ECLI:NL:RBMNE:2022:1648
Rechtbank Midden-Nederland
- Eerste aanleg - enkelvoudig
- Rechtspraak.nl
Naheffingsaanslag parkeerbelasting en beroep ongegrond
In deze zaak heeft de Rechtbank Midden-Nederland op 22 april 2022 uitspraak gedaan in een geschil over een naheffingsaanslag parkeerbelasting. Eiser, die zijn auto op 4 januari 2021 om 10:05 uur had geparkeerd op een parkeerplaats in Utrecht, ontving een naheffingsaanslag van € 69,69. Deze aanslag werd opgelegd omdat de verschuldigde parkeerbelasting op dat moment niet was voldaan. Eiser stelde dat hij om 10:30 uur had betaald en dat hij de parkeerkaart bij zijn dochter moest ophalen, wat leidde tot vertraging. Hij voegde een betaalbewijs toe ter onderbouwing van zijn standpunt.

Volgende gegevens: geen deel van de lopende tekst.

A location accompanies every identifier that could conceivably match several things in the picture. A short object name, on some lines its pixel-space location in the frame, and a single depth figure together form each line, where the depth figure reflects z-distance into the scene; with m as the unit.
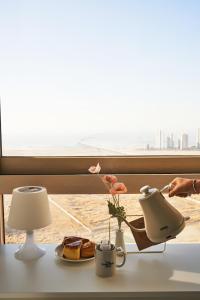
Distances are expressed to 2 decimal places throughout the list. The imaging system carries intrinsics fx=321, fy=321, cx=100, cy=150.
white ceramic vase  1.45
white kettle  1.14
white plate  1.34
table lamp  1.35
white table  1.12
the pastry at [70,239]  1.44
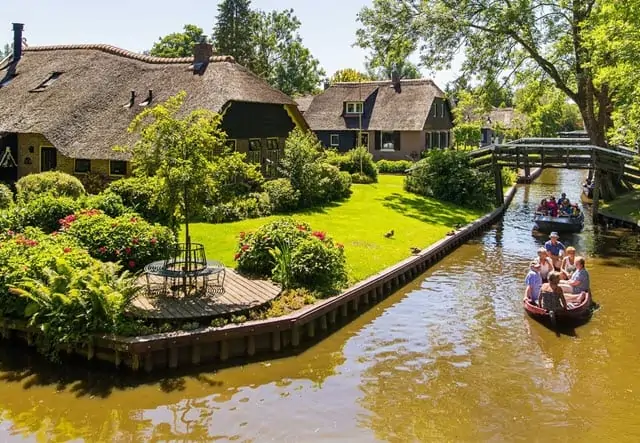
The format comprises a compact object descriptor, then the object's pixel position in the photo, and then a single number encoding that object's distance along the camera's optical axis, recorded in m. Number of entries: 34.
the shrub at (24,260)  13.98
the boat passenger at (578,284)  17.41
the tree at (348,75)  82.31
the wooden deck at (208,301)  13.87
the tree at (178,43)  71.62
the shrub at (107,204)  21.30
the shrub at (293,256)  16.72
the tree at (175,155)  14.57
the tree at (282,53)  77.12
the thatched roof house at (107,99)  29.03
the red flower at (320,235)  17.78
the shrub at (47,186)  23.30
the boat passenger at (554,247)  20.26
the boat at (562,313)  16.39
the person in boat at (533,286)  17.34
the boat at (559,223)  28.72
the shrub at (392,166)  48.67
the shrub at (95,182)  28.84
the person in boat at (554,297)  16.28
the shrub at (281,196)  28.16
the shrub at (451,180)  34.88
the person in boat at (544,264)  18.34
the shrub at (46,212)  19.47
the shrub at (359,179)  40.44
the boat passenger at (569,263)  18.89
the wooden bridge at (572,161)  32.34
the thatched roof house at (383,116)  53.53
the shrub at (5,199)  21.89
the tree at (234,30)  70.12
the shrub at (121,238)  16.45
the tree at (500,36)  35.25
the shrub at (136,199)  22.66
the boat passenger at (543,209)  29.75
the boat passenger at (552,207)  29.53
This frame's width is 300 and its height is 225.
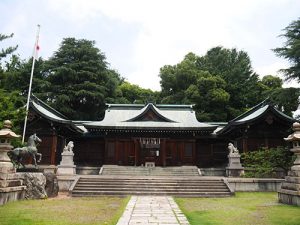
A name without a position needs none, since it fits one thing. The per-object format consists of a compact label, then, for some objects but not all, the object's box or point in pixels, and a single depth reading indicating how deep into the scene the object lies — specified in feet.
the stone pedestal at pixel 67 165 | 63.12
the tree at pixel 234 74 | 140.26
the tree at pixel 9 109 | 36.55
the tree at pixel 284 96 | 61.18
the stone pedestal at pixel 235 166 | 67.46
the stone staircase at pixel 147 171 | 74.90
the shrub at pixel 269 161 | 61.11
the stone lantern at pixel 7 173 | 35.06
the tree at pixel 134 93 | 166.71
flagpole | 63.57
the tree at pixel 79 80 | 124.47
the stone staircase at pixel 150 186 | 49.96
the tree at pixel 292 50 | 59.06
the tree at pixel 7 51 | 35.00
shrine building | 75.82
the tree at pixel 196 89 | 131.13
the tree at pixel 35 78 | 124.98
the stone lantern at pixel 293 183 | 35.86
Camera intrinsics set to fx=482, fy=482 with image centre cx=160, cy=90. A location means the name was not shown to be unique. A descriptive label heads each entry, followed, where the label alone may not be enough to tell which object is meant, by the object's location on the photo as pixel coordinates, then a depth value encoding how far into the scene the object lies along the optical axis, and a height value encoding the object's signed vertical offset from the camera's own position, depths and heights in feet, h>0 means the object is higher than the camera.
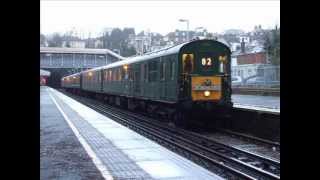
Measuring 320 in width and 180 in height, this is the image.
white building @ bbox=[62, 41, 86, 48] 388.66 +35.03
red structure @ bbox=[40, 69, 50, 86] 327.10 +7.41
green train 56.44 +0.58
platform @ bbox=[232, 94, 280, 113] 78.28 -3.26
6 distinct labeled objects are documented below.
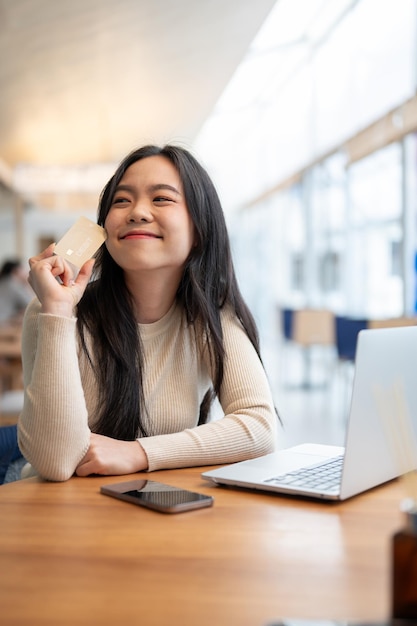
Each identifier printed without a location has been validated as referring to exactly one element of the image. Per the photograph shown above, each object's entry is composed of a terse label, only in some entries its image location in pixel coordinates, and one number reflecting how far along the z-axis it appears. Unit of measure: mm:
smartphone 1041
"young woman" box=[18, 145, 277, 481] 1313
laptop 1028
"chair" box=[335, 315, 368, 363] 5301
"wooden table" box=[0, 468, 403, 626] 708
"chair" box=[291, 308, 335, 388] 6970
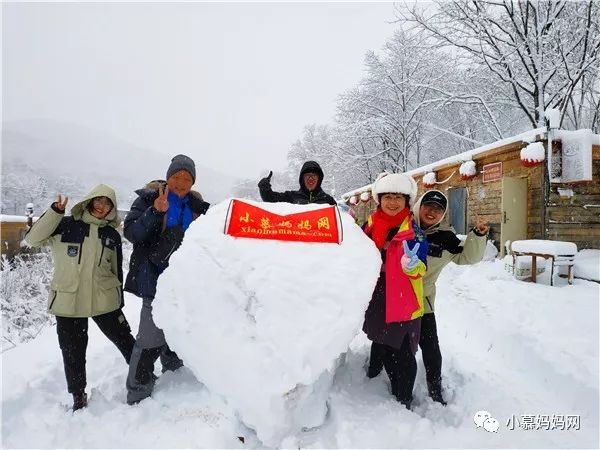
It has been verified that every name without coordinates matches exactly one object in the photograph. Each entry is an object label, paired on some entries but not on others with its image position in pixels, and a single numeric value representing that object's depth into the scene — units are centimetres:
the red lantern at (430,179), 1190
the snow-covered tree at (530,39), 1179
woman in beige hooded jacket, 279
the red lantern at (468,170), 990
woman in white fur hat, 264
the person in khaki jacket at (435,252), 284
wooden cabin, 770
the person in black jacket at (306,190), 411
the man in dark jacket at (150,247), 280
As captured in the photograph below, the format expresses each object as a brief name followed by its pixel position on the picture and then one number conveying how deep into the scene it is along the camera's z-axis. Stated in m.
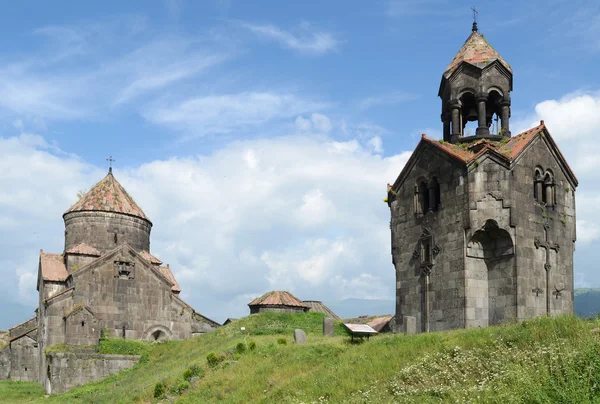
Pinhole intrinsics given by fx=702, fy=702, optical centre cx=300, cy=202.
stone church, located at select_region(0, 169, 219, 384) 31.62
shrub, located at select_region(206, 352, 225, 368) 20.58
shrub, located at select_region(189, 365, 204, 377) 20.04
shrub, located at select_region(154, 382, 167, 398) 19.86
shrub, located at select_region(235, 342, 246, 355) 20.91
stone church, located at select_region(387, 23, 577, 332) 19.22
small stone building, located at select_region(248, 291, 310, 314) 34.12
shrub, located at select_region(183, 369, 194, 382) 19.95
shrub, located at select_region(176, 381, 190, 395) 19.20
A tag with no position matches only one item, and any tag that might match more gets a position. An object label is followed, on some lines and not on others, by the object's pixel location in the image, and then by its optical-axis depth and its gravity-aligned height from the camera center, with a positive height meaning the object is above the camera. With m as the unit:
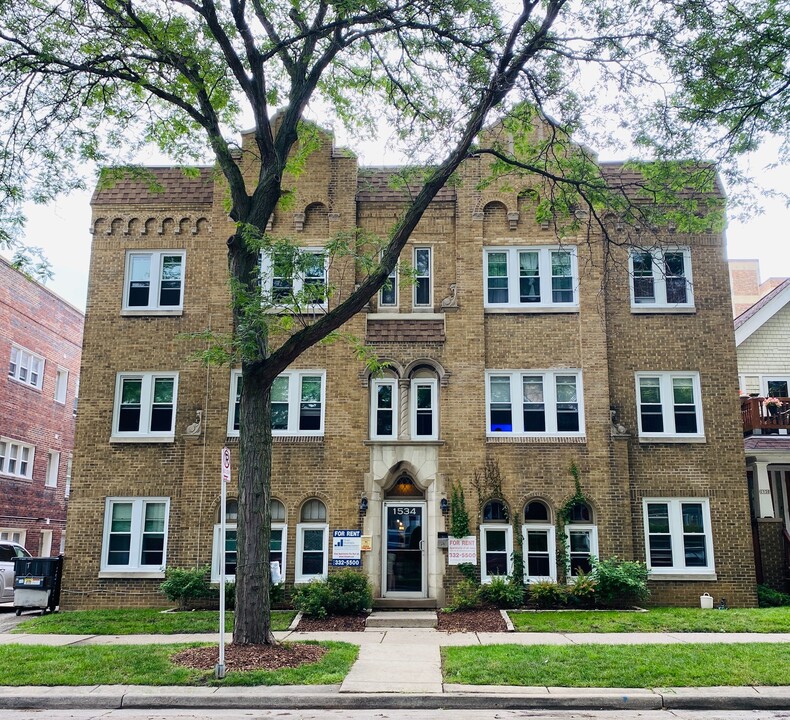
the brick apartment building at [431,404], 18.12 +2.92
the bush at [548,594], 16.78 -1.37
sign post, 10.20 -0.86
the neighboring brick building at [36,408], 27.16 +4.32
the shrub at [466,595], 16.94 -1.43
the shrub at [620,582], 16.77 -1.12
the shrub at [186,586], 17.30 -1.28
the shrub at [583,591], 16.69 -1.30
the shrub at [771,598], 18.18 -1.56
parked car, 20.91 -1.02
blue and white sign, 17.78 -0.45
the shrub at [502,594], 16.83 -1.38
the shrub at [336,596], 16.09 -1.40
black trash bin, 17.91 -1.26
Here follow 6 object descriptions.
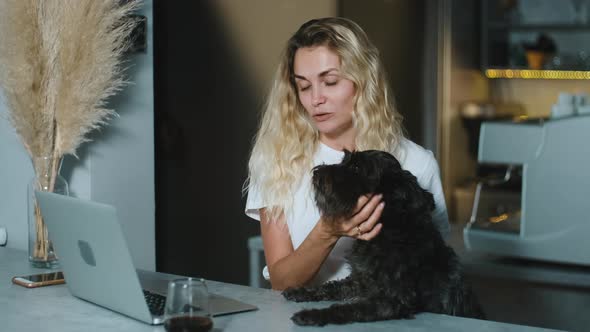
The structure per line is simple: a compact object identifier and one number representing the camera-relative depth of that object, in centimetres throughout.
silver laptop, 174
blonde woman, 240
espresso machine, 310
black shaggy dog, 196
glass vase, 253
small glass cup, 152
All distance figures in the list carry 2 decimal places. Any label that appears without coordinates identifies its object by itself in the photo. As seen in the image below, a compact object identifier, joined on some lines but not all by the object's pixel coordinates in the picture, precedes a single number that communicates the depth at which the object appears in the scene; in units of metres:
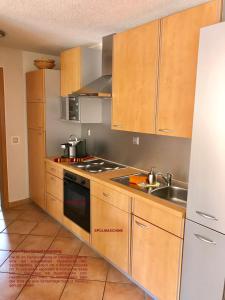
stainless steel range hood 2.66
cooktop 2.91
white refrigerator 1.42
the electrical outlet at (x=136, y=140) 2.83
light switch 3.79
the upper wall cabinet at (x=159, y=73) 1.77
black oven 2.69
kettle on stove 3.38
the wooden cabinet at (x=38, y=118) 3.39
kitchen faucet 2.33
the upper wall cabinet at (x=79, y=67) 3.10
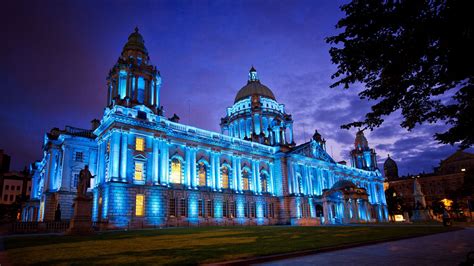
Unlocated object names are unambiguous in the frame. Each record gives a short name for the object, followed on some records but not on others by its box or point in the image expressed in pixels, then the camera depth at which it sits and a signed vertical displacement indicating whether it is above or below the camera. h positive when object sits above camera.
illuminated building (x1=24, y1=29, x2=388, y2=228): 41.19 +6.38
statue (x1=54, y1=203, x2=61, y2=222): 34.78 +0.39
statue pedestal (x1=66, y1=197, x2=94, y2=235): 26.42 -0.03
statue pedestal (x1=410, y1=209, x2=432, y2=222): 62.97 -2.40
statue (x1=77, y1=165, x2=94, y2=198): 27.70 +2.93
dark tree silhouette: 9.30 +4.86
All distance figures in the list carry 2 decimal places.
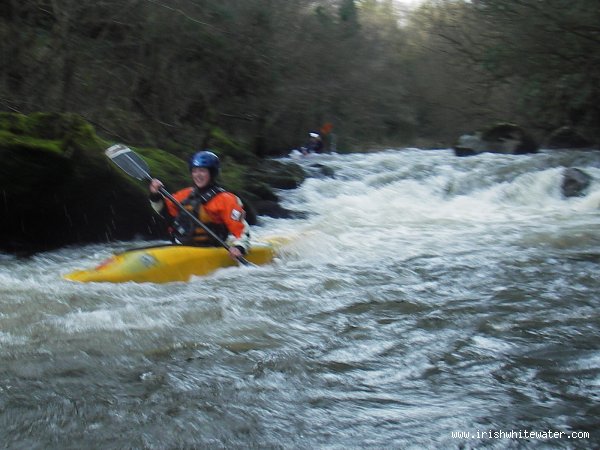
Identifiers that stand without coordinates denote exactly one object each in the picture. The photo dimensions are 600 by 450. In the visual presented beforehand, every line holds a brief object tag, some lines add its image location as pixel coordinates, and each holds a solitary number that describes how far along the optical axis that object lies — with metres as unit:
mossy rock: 6.26
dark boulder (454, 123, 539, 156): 17.45
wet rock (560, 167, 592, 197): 11.25
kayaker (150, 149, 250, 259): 5.51
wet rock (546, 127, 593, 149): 18.17
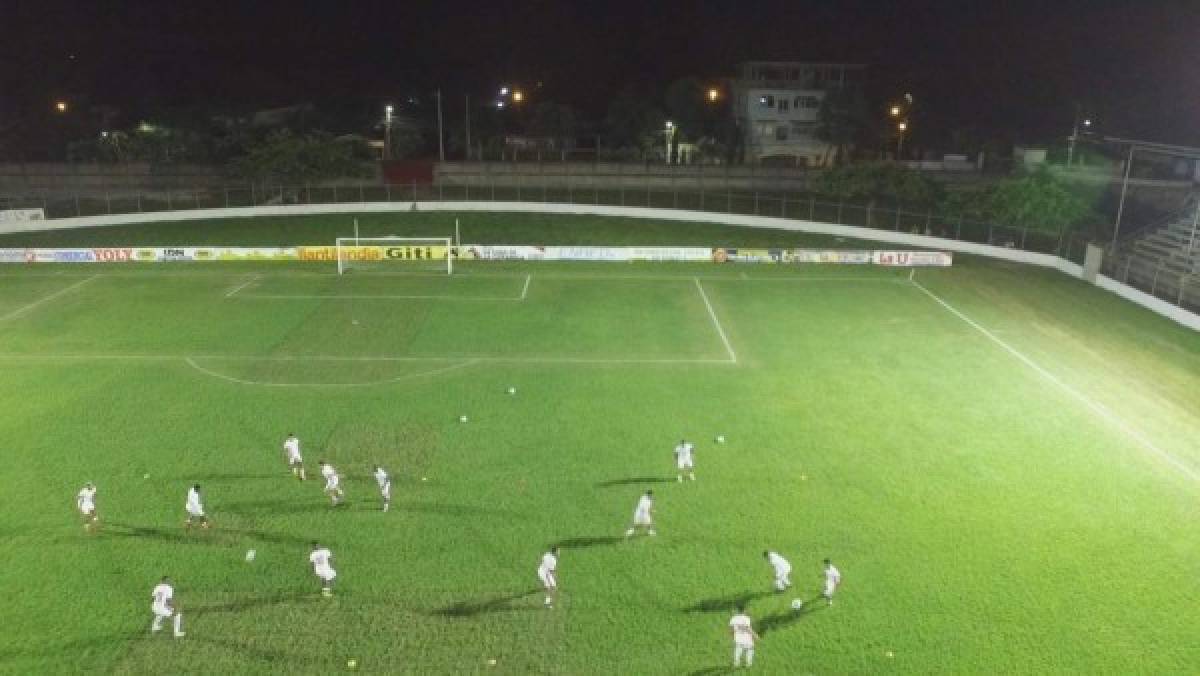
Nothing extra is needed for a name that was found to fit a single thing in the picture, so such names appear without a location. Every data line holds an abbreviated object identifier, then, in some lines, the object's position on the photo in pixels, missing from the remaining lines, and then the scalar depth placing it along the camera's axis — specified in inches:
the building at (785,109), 3275.1
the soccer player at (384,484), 729.6
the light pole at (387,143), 2871.6
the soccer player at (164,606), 553.9
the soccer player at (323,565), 605.0
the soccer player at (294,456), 790.3
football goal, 1818.4
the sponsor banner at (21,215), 2124.8
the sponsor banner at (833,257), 1894.7
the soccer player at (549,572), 599.2
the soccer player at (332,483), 734.5
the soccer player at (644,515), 687.7
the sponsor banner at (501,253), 1920.5
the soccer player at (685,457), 792.9
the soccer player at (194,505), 685.3
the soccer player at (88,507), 682.8
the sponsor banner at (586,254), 1918.1
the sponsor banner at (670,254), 1908.2
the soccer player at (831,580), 603.5
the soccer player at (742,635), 529.7
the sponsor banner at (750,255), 1902.1
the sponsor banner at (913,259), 1883.6
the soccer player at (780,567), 608.1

De rechtbank overwoog dat volgens de Verordening op de heffing en invordering van parkeerbelastingen 2021 van de gemeente Utrecht de parkeerbelasting verschuldigd is bij de aanvang van het parkeren. De rechtbank concludeerde dat eiser niet onverwijld uitvoeringshandelingen had verricht om de parkeerbelasting te voldoen, aangezien er een tijdsverloop van 25 minuten was tussen het parkeren en de betaling. De rechtbank oordeelde dat de naheffingsaanslag terecht was opgelegd en verklaarde het beroep ongegrond. Er was geen aanleiding voor een proceskostenveroordeling.
De uitspraak werd gedaan door rechter R.C. Stijnen en is openbaar uitgesproken op dezelfde datum. Eiser heeft de mogelijkheid om binnen zes weken hoger beroep in te stellen bij het gerechtshof Arnhem-Leeuwarden.